One former and two current Moscow High School students received awards this week for their efforts to educate the public and urge local action on climate change.
At the beginning of the Moscow City Council meeting Monday night, Al Poplawsky, chairman of the Sierra Club’s local Palouse Group, presented Ilan Carter, Nicole Xiao and Devon Conway each with Youth Achievement Awards.
“The Sierra Club has a campaign to encourage and help cities, counties and even states commit to 100 percent clean energy as a way to combat climate change and that’s referred to as ‘Ready for 100,’ ” Poplawsky said. “We’d like to honor the three youth who’ve made a major contribution to this campaign in Moscow.”
Xiao and Conway are co-presidents of the Climate Justice League chapter in Moscow, a high school climate advocacy group they founded last spring. In September, the pair led more than 150 students in a walkout protesting government inaction against climate change.

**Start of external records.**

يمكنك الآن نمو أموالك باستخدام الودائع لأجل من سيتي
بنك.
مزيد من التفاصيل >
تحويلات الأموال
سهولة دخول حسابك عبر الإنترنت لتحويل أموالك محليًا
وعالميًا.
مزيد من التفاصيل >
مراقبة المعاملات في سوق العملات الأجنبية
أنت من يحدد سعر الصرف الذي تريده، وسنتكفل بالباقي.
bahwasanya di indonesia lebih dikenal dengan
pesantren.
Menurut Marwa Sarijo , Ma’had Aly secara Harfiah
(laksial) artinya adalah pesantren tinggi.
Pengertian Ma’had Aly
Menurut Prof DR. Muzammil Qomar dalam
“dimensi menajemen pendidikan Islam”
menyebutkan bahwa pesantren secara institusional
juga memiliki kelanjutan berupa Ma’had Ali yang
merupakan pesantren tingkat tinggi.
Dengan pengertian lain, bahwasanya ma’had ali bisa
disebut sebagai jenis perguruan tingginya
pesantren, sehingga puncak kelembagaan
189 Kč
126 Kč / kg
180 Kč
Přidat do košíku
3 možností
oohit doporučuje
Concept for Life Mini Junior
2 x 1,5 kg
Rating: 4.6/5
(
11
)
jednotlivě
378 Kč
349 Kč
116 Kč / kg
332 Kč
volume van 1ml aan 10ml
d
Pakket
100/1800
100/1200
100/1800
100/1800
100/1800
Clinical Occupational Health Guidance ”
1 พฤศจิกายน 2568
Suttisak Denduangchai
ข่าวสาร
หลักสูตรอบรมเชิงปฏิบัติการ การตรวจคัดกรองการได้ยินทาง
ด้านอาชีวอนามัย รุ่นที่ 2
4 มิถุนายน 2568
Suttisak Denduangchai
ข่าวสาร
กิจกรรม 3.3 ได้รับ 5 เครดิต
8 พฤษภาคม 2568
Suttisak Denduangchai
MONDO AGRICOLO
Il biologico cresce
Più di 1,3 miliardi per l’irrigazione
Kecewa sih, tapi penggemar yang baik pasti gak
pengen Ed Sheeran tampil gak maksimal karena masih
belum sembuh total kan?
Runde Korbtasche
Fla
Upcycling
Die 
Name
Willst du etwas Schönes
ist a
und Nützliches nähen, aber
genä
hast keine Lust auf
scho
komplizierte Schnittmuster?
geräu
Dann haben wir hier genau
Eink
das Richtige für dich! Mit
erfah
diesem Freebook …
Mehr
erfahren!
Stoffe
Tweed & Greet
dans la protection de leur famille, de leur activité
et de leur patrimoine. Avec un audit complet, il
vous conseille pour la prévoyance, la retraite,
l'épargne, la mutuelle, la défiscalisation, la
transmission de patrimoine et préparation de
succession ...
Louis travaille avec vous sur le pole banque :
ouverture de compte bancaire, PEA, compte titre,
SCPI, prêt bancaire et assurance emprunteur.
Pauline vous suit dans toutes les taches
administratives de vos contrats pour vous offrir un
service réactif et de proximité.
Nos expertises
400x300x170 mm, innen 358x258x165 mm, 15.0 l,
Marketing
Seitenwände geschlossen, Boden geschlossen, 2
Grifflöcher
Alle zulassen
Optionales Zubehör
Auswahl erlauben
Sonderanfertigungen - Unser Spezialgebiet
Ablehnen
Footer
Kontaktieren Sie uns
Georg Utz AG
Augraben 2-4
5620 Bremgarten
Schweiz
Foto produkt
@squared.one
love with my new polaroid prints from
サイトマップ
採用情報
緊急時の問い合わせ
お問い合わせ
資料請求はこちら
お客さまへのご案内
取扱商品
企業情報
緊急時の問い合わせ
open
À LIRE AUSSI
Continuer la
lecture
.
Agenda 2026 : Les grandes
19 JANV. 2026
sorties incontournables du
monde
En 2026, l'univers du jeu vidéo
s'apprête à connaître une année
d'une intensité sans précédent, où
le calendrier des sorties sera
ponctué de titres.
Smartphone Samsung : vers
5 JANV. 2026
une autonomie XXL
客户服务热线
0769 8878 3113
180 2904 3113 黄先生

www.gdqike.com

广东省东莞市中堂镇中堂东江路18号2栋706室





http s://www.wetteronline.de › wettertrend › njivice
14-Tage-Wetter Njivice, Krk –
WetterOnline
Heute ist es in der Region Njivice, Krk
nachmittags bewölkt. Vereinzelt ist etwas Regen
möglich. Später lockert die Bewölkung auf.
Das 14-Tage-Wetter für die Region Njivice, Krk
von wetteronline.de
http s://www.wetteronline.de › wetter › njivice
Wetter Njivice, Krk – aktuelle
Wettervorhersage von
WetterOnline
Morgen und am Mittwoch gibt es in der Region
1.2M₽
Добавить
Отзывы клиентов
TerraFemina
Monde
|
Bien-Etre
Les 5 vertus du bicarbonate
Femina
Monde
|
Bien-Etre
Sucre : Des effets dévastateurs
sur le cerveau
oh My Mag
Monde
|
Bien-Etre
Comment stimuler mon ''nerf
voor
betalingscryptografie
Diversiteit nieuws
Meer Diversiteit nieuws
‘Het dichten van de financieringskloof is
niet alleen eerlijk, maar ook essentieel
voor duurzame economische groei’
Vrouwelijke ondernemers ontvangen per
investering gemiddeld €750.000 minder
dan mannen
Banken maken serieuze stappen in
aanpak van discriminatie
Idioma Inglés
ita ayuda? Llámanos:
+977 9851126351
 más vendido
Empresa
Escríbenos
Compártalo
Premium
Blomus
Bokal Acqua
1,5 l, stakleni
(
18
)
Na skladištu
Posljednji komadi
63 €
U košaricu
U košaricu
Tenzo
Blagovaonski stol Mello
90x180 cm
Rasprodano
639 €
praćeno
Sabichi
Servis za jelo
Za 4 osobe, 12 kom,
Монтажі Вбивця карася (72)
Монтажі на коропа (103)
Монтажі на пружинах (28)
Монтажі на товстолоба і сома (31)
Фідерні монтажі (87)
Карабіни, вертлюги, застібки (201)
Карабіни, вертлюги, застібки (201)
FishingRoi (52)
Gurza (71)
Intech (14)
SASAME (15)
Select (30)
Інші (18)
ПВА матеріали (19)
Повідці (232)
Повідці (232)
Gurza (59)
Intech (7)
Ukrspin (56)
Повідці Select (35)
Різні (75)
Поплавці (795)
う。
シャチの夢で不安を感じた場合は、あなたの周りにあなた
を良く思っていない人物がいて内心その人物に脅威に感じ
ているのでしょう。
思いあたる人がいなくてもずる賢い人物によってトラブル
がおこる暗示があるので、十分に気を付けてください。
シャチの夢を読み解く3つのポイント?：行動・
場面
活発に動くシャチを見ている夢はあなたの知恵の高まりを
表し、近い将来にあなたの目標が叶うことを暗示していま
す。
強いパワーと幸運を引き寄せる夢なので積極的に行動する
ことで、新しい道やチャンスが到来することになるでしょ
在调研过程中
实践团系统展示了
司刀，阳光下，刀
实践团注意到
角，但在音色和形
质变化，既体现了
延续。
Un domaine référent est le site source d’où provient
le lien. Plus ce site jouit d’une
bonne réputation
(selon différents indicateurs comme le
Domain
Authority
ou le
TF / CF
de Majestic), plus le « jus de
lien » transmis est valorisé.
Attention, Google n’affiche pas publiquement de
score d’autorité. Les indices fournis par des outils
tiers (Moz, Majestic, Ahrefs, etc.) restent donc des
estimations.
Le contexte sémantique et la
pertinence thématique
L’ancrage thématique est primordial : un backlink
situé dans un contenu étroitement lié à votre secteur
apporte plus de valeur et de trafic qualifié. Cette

While Ilan Carter has already graduated, he was actively involved with the campaign and local climate action work during his time at the Moscow High School.
“It’d be useless to speak out if no one was listening,” Carter said. “There’s a lot of environmentally-oriented organizations in Moscow and it’s cool to be a part of a community that cares so heavily about the current world and the future world.”
The three individuals helped gather several hundred petition signatures from Moscow residents for the Ready for 100 campaign, which is urging Moscow and other municipalities nationwide to reduce greenhouse gas emissions completely by 2045.
The group also was present at the Moscow Farmers Market, distributed yard signs and collected signatures for a letter of support from local businesses, according to Poplawsky.
“They also created a five-minute video compilation of locals showing their support and saying why they support 100 percent clean energy,” he said. “Not only did they meet with the city’s Sustainable Environment Commission but at least two of them served on the Sustainable Environment Commission.”
Xiao said the awards from local leaders are a great acknowledgement of the work Climate Justice League has done to convince the city to commit to clean energy solutions.
During the past decade, city staff have succeeded in reducing carbon emissions from municipal buildings, parks and lands by 20 percent, but she said they want change to happen sooner.
At a climate action workshop at city hall late September, following the walkout, councilors expressed interest in drafting a comprehensive plan for tackling climate change that could be ready for public comment and a vote as early as spring 2022. City staff proposed the council commit to joining two clean energy campaigns: Ready for 100 and Race to Zero.
“I think it shows commitment from our local leaders that they’re really invested in climate action and want to continue to keep this issue at the forefront of citizens’ minds,” Xiao said. “I also hope this is going to continue the momentum to keep up the fantastic local climate action work that we’ve been doing so far.”
Conway said he was excited to see the initiative move forward and receive support from the broader community. He also hopes the city honors its commitments in a timely manner.
“It’s important to make sure the goal is completed on that timeline,” Conway said. “The next few months, when this plan will be made and finalized, will hopefully determine what happens in the future.”